Banks in the region raised $8.61 billion of debt in October, down from $26.07 billion in September and from $9.52 billion in October 2021, data compiled by S&P Global Market Intelligence shows. The debt issuances for October were also the lowest monthly total since June.
"Rising rates and strength of the U.S. dollar are joined at the hips. In Asia, rates haven't necessarily increased to keep pace with other regions, and hence on a relative basis, it's been more attractive for certain issuers to issue in local currency, especially if those banks have an investor base for the local currency bonds," said Riad Chowdhury, head of Asia-Pacific at electronic trading platform MarketAxess. "This dynamic is unlikely to go away in the very near term, so a bank's issuance strategy will continue to balance its ability to raise capital combined with the appetite from investors for the type of issuance."

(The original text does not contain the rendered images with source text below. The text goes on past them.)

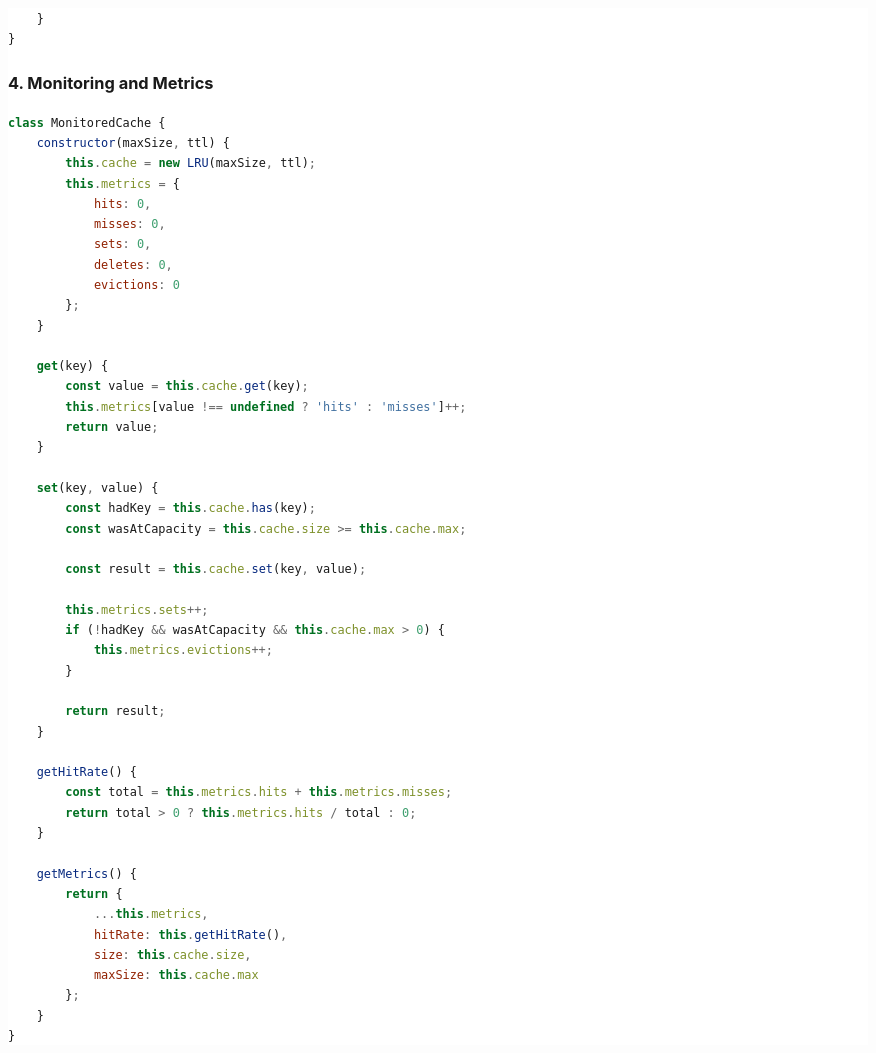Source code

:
 ```javascript
    }
}
```

### 4. Monitoring and Metrics

```javascript
class MonitoredCache {
    constructor(maxSize, ttl) {
        this.cache = new LRU(maxSize, ttl);
        this.metrics = {
            hits: 0,
            misses: 0,
            sets: 0,
            deletes: 0,
            evictions: 0
        };
    }
    
    get(key) {
        const value = this.cache.get(key);
        this.metrics[value !== undefined ? 'hits' : 'misses']++;
        return value;
    }
    
    set(key, value) {
        const hadKey = this.cache.has(key);
        const wasAtCapacity = this.cache.size >= this.cache.max;
        
        const result = this.cache.set(key, value);
        
        this.metrics.sets++;
        if (!hadKey && wasAtCapacity && this.cache.max > 0) {
            this.metrics.evictions++;
        }
        
        return result;
    }
    
    getHitRate() {
        const total = this.metrics.hits + this.metrics.misses;
        return total > 0 ? this.metrics.hits / total : 0;
    }
    
    getMetrics() {
        return {
            ...this.metrics,
            hitRate: this.getHitRate(),
            size: this.cache.size,
            maxSize: this.cache.max
        };
    }
}
```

Asia-Pacific central banks have kept pace with the U.S. Federal Reserve's hawkish rate hikes in a bid to tame inflation. Earlier in November, the Fed raised interest rates by 75 basis points for the fourth consecutive time this year, bringing the benchmark federal funds rate to between 3.75% and 4.00%. The Fed is still expected to deliver another rate hike in its last policy meeting scheduled in December. Many Asian central banks have been forced to follow the Fed, though China has continued to ease and Japan has held steady to support the region's two biggest economies emerging from the COVID-19 pandemic.
Banks' bond issuances are largely driven by the need for capital to drive business activity or expansion, refinancing maturing debt and the cost of funding, Chowdhury told S&P Global Market Intelligence.
Led by Bank of China Ltd.'s $6.27 billion nonconvertible debt issuance, Chinese banks were active in the debt market in October through the local currency route.
The Chinese banking sector has sufficient buffers to withstand loan stresses caused by a slowing economy, property downturn and weakening of small businesses, according to an S&P Global Ratings outlook report published Nov. 17.
The People's Bank of China has maintained a loose monetary policy this year, seeking to support economic growth as COVID-19 infections continue to flare up in certain parts of the country.
South Korean banks Industrial Bank of Korea and Shinhan Bank Co. Ltd., along with Hong Kong's Chiyu Banking Corp. Ltd. were the only lenders that sold U.S. dollar-denominated nonconvertible bonds this month.
On the equity side, four banks in Asia-Pacific raised a total of $1.34 billion selling shares in October, down from $1.66 billion in the prior month. However, it was higher than $490 million raised in the prior-year period. Beijing-headquartered Hua Xia Bank Co. Ltd. led the equity issuance with its $1.12 billion follow-on offering.
Chowdhury noted that capital costs are higher across equity and debt markets. So, companies need to examine their balance sheets to find the right mix of optimal capital structure. "Investors have shied away from being long duration most of this year — any change in that view will be an important input into issuers' decision-making."